Stochastic Optimization and Automatic Differentiation for Machine Learning (Spring 2018)

Coding sessions

Ipython notebooks

Projects (due May 4th 12th 16th, by email)

You can choose either of the projects below. You can complete this assignment alone or as a group of two, but I will grade them accordingly (I will have higher expectations for an assignment completed jointly by two students). Please send me, in an email to, a zip file containing your repord in pdf (not a .doc) and code in whatever format (you can send a notebook).


Implement the SDCA algorithm to estimate support Vector Machines. Test the algorithm on databases of your choice and compare it with a subgradient descent approach such as this one

Incremental methods with second order information

Implement and discuss the efficiency of the algorithm proposed in this paper by benchmarking it against SVRG (only) on a problem of your choice.

Predicting heat-maps using a 2-layer neural net and a Wasserstein loss

Download the Geographical Origin of Music dataset.

Your task will be to predict where, in the world, comes a given piece of music. The dataset you are given contains features for 1059 songs. There are 116 features per song (described in the default_plus_chromatic_features_1059_tracks file). In the following task, please report simultaneously train error and validation error of your network as a function of the number of updates you perform (you can choose to split the dataset as you see fit). Use a simple gradient descent scheme to update your network by minimizing the loss.

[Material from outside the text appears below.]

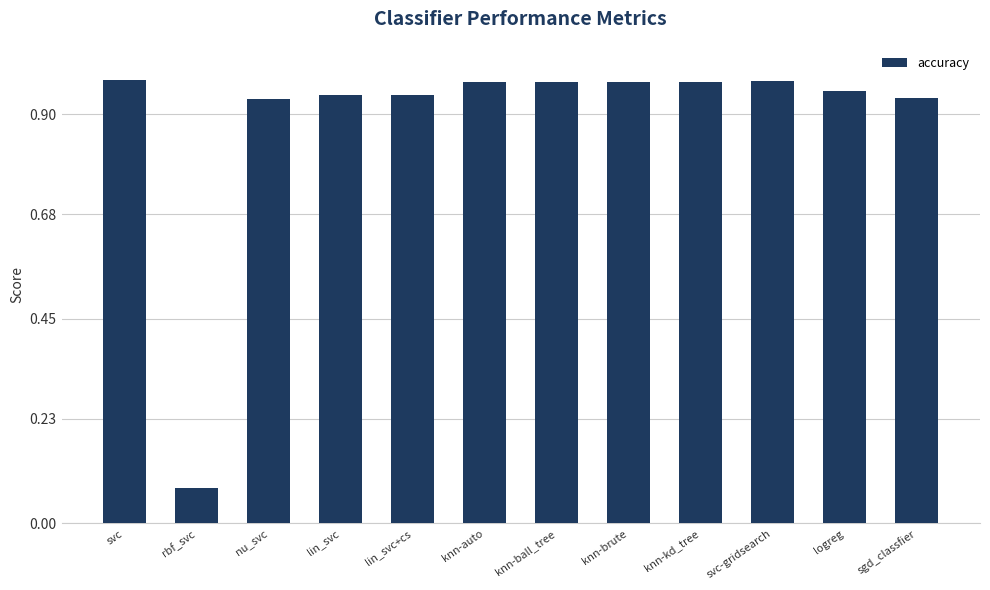

Is it true that the value at sgd_classfier is 0.5?

False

  • Program a 2-layer neural network, and train it using autograd, to predict the exact longitude and latitude of the music given 116 features. To define the loss function between your prediction and the actual longitude and latitude of the song, you should use the arc-cosine distance on the sphere and back-prop automatically through that loss. You can draw inspiration from these examples and other examples from autograd. Use a train/test split of your choice, and network size of your choice, knowing that your network should be of the form f(x) = tanh ( A_2 sigma(A_1 x)) where A_2 is 2times p matrix and A_1 a p times 116 matrix, sigma an activation function such as tanh or a rectified linear unit. This should output two values in [-1,1] that you should rescale and shift to suitable latitude and longitude values that can be compared with those in the dataset (typically within the min and max of these respective quantities).

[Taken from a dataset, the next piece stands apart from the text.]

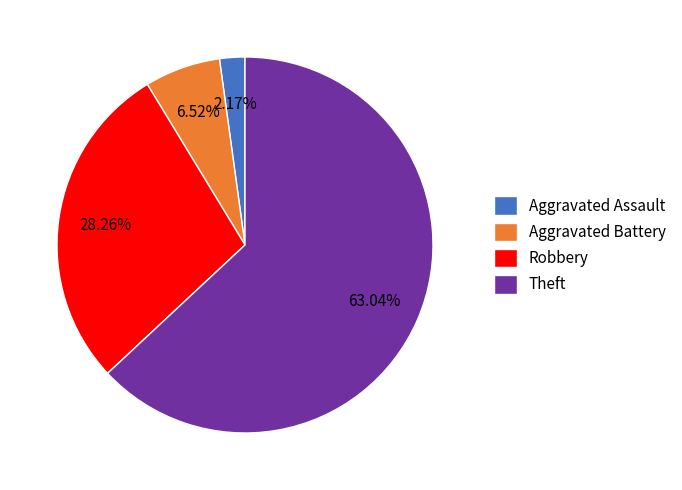

How many segments does this pie chart have?

4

  • Knowing that it is usually difficult to pinpoint exactly the location associated with a song, I have created a dataset where location is no longer given as a point, but, instead, a heat-map on the world (discretized on a 20x20 grid). This information is stored in this text file. That text file has 1059 lines, each of which contains 400 numbers, which correspond to the 20x20 heatmap matrix (enumerated in column order, as standard). Your task is now to fit a neural network whose output is no longer two numbers, but an entire heatmap covering the world. The function you should fit now is f(x) = s-max ( A_2 sigma(A_1 x)) where A_2 is now a 400times p matrix and A_1 a p times 116 matrix, sigma an activation function, and s-max the soft-max function which ensures that the output of your network is a normalized histogram of size 400, which can be reshaped as a 20times 20 heatmap. For the loss function, the simplest choice is a Kullback-Leibler divergence, which you can easily put in your code. BONUS: Another (more involved) option is the earth mover's distance between these two histograms, using a simple squared-Euclidean distance on the grid. An efficient way to do this would be to use the function Sinkhorn in the POT toolbox, dimension reduction scripts which approximates the earth-mover's distance with a function that can be back-propped through autograd.